:: The data ::
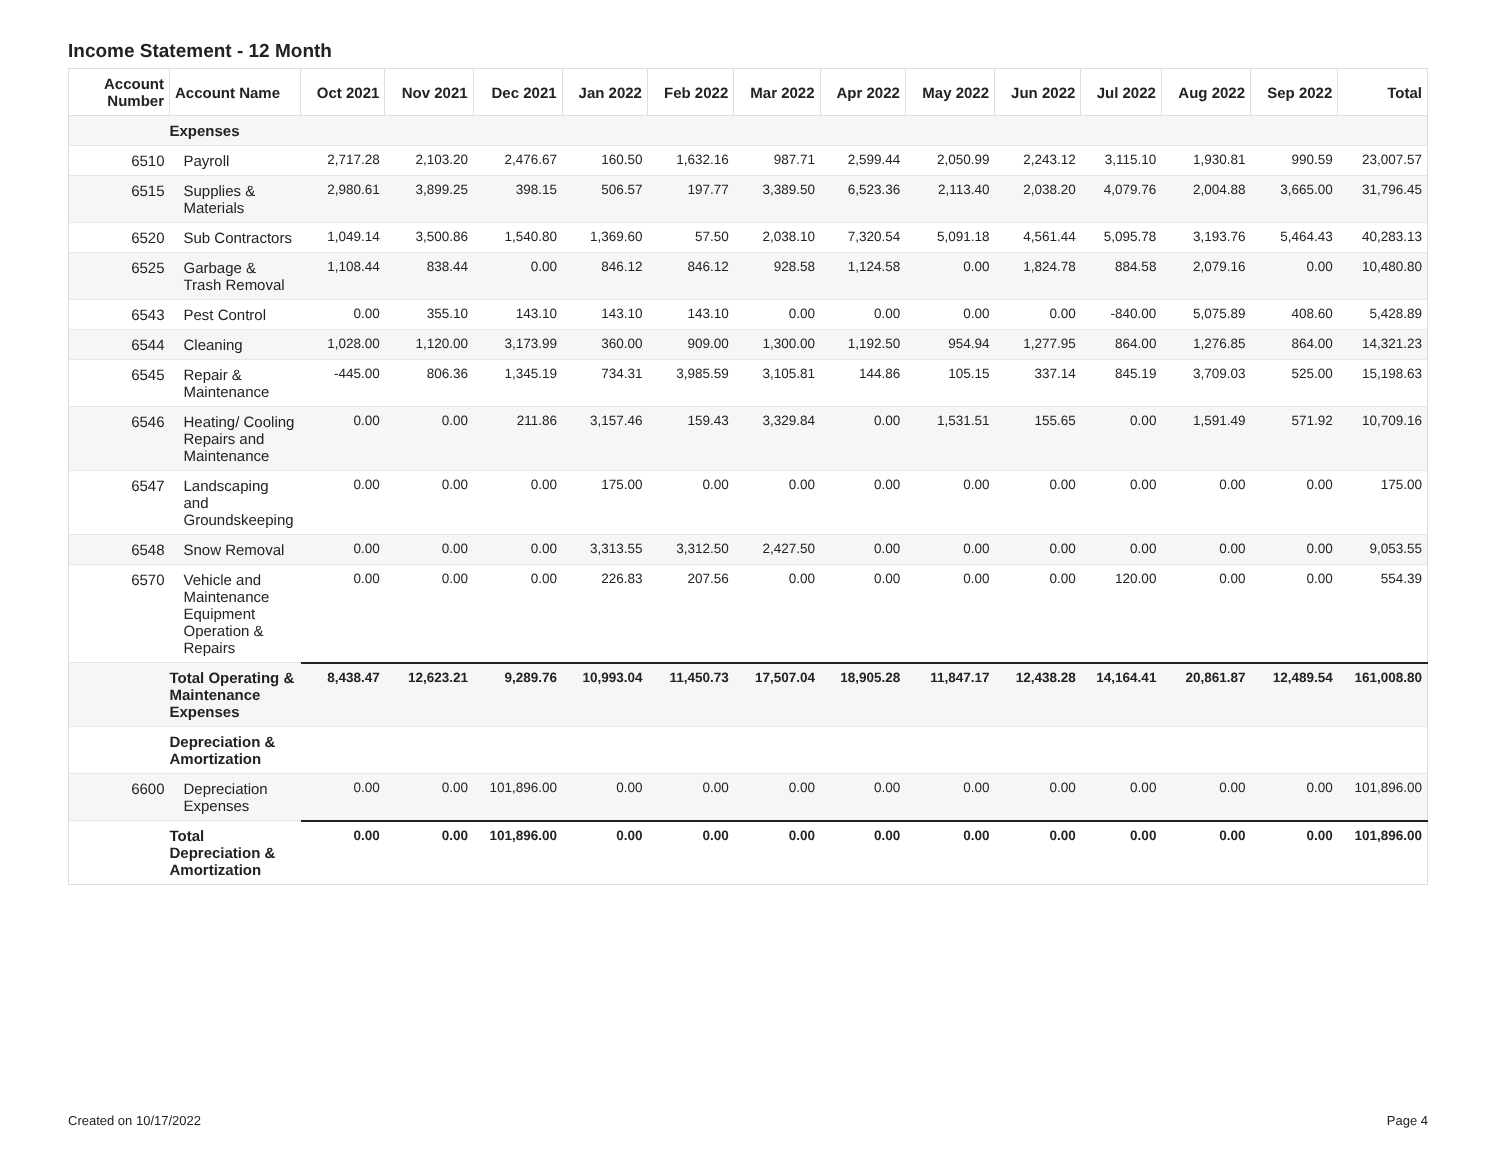Income Statement - 12 Month
| Account Number | Account Name | Oct 2021 | Nov 2021 | Dec 2021 | Jan 2022 | Feb 2022 | Mar 2022 | Apr 2022 | May 2022 | Jun 2022 | Jul 2022 | Aug 2022 | Sep 2022 | Total |
| --- | --- | --- | --- | --- | --- | --- | --- | --- | --- | --- | --- | --- | --- | --- |
| | Expenses | | | | | | | | | | | | | |
| 6510 | Payroll | 2,717.28 | 2,103.20 | 2,476.67 | 160.50 | 1,632.16 | 987.71 | 2,599.44 | 2,050.99 | 2,243.12 | 3,115.10 | 1,930.81 | 990.59 | 23,007.57 |
| 6515 | Supplies & Materials | 2,980.61 | 3,899.25 | 398.15 | 506.57 | 197.77 | 3,389.50 | 6,523.36 | 2,113.40 | 2,038.20 | 4,079.76 | 2,004.88 | 3,665.00 | 31,796.45 |
| 6520 | Sub Contractors | 1,049.14 | 3,500.86 | 1,540.80 | 1,369.60 | 57.50 | 2,038.10 | 7,320.54 | 5,091.18 | 4,561.44 | 5,095.78 | 3,193.76 | 5,464.43 | 40,283.13 |
| 6525 | Garbage & Trash Removal | 1,108.44 | 838.44 | 0.00 | 846.12 | 846.12 | 928.58 | 1,124.58 | 0.00 | 1,824.78 | 884.58 | 2,079.16 | 0.00 | 10,480.80 |
| 6543 | Pest Control | 0.00 | 355.10 | 143.10 | 143.10 | 143.10 | 0.00 | 0.00 | 0.00 | 0.00 | -840.00 | 5,075.89 | 408.60 | 5,428.89 |
| 6544 | Cleaning | 1,028.00 | 1,120.00 | 3,173.99 | 360.00 | 909.00 | 1,300.00 | 1,192.50 | 954.94 | 1,277.95 | 864.00 | 1,276.85 | 864.00 | 14,321.23 |
| 6545 | Repair & Maintenance | -445.00 | 806.36 | 1,345.19 | 734.31 | 3,985.59 | 3,105.81 | 144.86 | 105.15 | 337.14 | 845.19 | 3,709.03 | 525.00 | 15,198.63 |
| 6546 | Heating/ Cooling Repairs and Maintenance | 0.00 | 0.00 | 211.86 | 3,157.46 | 159.43 | 3,329.84 | 0.00 | 1,531.51 | 155.65 | 0.00 | 1,591.49 | 571.92 | 10,709.16 |
| 6547 | Landscaping and Groundskeeping | 0.00 | 0.00 | 0.00 | 175.00 | 0.00 | 0.00 | 0.00 | 0.00 | 0.00 | 0.00 | 0.00 | 0.00 | 175.00 |
| 6548 | Snow Removal | 0.00 | 0.00 | 0.00 | 3,313.55 | 3,312.50 | 2,427.50 | 0.00 | 0.00 | 0.00 | 0.00 | 0.00 | 0.00 | 9,053.55 |
| 6570 | Vehicle and Maintenance Equipment Operation & Repairs | 0.00 | 0.00 | 0.00 | 226.83 | 207.56 | 0.00 | 0.00 | 0.00 | 0.00 | 120.00 | 0.00 | 0.00 | 554.39 |
| | Total Operating & Maintenance Expenses | 8,438.47 | 12,623.21 | 9,289.76 | 10,993.04 | 11,450.73 | 17,507.04 | 18,905.28 | 11,847.17 | 12,438.28 | 14,164.41 | 20,861.87 | 12,489.54 | 161,008.80 |
| | Depreciation & Amortization | | | | | | | | | | | | | |
| 6600 | Depreciation Expenses | 0.00 | 0.00 | 101,896.00 | 0.00 | 0.00 | 0.00 | 0.00 | 0.00 | 0.00 | 0.00 | 0.00 | 0.00 | 101,896.00 |
| | Total Depreciation & Amortization | 0.00 | 0.00 | 101,896.00 | 0.00 | 0.00 | 0.00 | 0.00 | 0.00 | 0.00 | 0.00 | 0.00 | 0.00 | 101,896.00 |
Created on 10/17/2022 Page 4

:: Work required ::
Only the pictures may be dropped when you copy the data above; everything else stays exact.

:: Result of this task ::
Income Statement - 12 Month
| Account Number | Account Name | Oct 2021 | Nov 2021 | Dec 2021 | Jan 2022 | Feb 2022 | Mar 2022 | Apr 2022 | May 2022 | Jun 2022 | Jul 2022 | Aug 2022 | Sep 2022 | Total |
| --- | --- | --- | --- | --- | --- | --- | --- | --- | --- | --- | --- | --- | --- | --- |
| | Expenses | | | | | | | | | | | | | |
| 6510 | Payroll | 2,717.28 | 2,103.20 | 2,476.67 | 160.50 | 1,632.16 | 987.71 | 2,599.44 | 2,050.99 | 2,243.12 | 3,115.10 | 1,930.81 | 990.59 | 23,007.57 |
| 6515 | Supplies & Materials | 2,980.61 | 3,899.25 | 398.15 | 506.57 | 197.77 | 3,389.50 | 6,523.36 | 2,113.40 | 2,038.20 | 4,079.76 | 2,004.88 | 3,665.00 | 31,796.45 |
| 6520 | Sub Contractors | 1,049.14 | 3,500.86 | 1,540.80 | 1,369.60 | 57.50 | 2,038.10 | 7,320.54 | 5,091.18 | 4,561.44 | 5,095.78 | 3,193.76 | 5,464.43 | 40,283.13 |
| 6525 | Garbage & Trash Removal | 1,108.44 | 838.44 | 0.00 | 846.12 | 846.12 | 928.58 | 1,124.58 | 0.00 | 1,824.78 | 884.58 | 2,079.16 | 0.00 | 10,480.80 |
| 6543 | Pest Control | 0.00 | 355.10 | 143.10 | 143.10 | 143.10 | 0.00 | 0.00 | 0.00 | 0.00 | -840.00 | 5,075.89 | 408.60 | 5,428.89 |
| 6544 | Cleaning | 1,028.00 | 1,120.00 | 3,173.99 | 360.00 | 909.00 | 1,300.00 | 1,192.50 | 954.94 | 1,277.95 | 864.00 | 1,276.85 | 864.00 | 14,321.23 |
| 6545 | Repair & Maintenance | -445.00 | 806.36 | 1,345.19 | 734.31 | 3,985.59 | 3,105.81 | 144.86 | 105.15 | 337.14 | 845.19 | 3,709.03 | 525.00 | 15,198.63 |
| 6546 | Heating/ Cooling Repairs and Maintenance | 0.00 | 0.00 | 211.86 | 3,157.46 | 159.43 | 3,329.84 | 0.00 | 1,531.51 | 155.65 | 0.00 | 1,591.49 | 571.92 | 10,709.16 |
| 6547 | Landscaping and Groundskeeping | 0.00 | 0.00 | 0.00 | 175.00 | 0.00 | 0.00 | 0.00 | 0.00 | 0.00 | 0.00 | 0.00 | 0.00 | 175.00 |
| 6548 | Snow Removal | 0.00 | 0.00 | 0.00 | 3,313.55 | 3,312.50 | 2,427.50 | 0.00 | 0.00 | 0.00 | 0.00 | 0.00 | 0.00 | 9,053.55 |
| 6570 | Vehicle and Maintenance Equipment Operation & Repairs | 0.00 | 0.00 | 0.00 | 226.83 | 207.56 | 0.00 | 0.00 | 0.00 | 0.00 | 120.00 | 0.00 | 0.00 | 554.39 |
| | Total Operating & Maintenance Expenses | 8,438.47 | 12,623.21 | 9,289.76 | 10,993.04 | 11,450.73 | 17,507.04 | 18,905.28 | 11,847.17 | 12,438.28 | 14,164.41 | 20,861.87 | 12,489.54 | 161,008.80 |
| | Depreciation & Amortization | | | | | | | | | | | | | |
| 6600 | Depreciation Expenses | 0.00 | 0.00 | 101,896.00 | 0.00 | 0.00 | 0.00 | 0.00 | 0.00 | 0.00 | 0.00 | 0.00 | 0.00 | 101,896.00 |
| | Total Depreciation & Amortization | 0.00 | 0.00 | 101,896.00 | 0.00 | 0.00 | 0.00 | 0.00 | 0.00 | 0.00 | 0.00 | 0.00 | 0.00 | 101,896.00 |
Created on 10/17/2022 Page 4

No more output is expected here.